TO DO
Look at each line of the listing. Copy those that hold the string "Cloud".

SUPPLIED RECORDS
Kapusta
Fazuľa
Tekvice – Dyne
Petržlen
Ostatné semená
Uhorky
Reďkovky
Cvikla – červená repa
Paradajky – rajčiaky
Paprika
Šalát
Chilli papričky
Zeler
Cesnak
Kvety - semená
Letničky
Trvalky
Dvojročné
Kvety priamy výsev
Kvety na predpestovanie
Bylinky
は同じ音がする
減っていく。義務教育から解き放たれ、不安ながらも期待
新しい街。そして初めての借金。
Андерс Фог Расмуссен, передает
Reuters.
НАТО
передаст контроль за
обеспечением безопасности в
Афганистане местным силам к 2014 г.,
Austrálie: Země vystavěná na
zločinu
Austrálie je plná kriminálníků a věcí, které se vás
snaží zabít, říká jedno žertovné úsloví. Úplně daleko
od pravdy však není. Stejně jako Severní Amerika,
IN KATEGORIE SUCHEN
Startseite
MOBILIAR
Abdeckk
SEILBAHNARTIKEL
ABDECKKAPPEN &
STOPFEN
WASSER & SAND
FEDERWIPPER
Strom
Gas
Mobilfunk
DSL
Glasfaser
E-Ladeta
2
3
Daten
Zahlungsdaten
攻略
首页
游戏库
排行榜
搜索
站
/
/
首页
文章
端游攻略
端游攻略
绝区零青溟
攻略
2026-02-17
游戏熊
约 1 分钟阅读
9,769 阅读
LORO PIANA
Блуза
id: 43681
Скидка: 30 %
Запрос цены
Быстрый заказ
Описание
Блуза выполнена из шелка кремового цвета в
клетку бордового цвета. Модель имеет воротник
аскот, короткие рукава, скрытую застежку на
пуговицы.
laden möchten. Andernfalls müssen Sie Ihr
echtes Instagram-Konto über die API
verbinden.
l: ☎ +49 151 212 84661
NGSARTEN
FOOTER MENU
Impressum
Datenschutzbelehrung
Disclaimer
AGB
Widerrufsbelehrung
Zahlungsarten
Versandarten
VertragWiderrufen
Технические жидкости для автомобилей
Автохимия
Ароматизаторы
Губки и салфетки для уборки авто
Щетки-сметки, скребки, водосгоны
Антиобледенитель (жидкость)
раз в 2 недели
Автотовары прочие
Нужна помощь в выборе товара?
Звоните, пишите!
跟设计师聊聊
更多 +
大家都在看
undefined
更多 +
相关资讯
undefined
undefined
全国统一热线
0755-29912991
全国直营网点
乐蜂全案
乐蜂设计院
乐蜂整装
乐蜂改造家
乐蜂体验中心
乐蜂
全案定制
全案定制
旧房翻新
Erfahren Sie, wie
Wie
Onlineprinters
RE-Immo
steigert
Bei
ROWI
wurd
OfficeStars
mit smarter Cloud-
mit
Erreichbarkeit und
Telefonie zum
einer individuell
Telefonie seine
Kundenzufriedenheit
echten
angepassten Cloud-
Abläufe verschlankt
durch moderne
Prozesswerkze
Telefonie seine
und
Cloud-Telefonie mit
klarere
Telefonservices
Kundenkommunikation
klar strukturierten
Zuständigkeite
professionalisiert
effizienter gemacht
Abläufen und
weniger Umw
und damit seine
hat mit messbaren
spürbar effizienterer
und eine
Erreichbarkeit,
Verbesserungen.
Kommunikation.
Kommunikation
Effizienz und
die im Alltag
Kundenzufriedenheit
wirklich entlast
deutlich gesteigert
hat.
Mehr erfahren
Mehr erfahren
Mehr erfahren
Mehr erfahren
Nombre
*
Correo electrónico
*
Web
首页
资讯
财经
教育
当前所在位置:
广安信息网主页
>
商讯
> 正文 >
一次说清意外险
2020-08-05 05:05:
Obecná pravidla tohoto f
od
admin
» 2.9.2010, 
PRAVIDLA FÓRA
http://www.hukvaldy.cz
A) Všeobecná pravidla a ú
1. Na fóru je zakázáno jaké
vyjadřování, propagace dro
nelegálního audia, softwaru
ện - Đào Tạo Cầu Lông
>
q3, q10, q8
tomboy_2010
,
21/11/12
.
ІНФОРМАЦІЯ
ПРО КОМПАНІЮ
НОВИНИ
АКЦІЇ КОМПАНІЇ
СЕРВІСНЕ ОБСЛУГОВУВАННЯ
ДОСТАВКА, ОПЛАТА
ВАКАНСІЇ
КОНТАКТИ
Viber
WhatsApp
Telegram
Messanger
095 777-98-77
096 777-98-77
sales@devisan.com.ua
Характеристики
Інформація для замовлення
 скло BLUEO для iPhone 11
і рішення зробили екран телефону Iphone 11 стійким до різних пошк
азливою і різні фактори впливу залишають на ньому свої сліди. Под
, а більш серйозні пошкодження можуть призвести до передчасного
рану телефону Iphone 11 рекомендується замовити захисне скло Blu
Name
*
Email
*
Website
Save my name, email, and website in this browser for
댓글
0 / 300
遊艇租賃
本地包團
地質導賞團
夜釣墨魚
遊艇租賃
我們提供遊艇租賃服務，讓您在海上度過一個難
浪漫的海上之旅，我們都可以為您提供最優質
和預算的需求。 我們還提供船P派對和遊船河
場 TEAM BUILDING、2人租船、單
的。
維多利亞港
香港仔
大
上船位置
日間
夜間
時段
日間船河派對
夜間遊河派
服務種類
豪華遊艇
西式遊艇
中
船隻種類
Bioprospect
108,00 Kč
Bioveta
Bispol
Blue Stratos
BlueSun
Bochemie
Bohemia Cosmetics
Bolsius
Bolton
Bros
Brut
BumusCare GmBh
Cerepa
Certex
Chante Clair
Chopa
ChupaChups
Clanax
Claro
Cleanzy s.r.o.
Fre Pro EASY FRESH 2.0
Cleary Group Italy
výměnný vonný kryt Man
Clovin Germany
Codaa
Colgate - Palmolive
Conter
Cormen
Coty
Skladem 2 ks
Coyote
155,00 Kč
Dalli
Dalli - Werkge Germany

THE COMPLETED TASK
mit smarter Cloud-
angepassten Cloud-
Cloud-Telefonie mit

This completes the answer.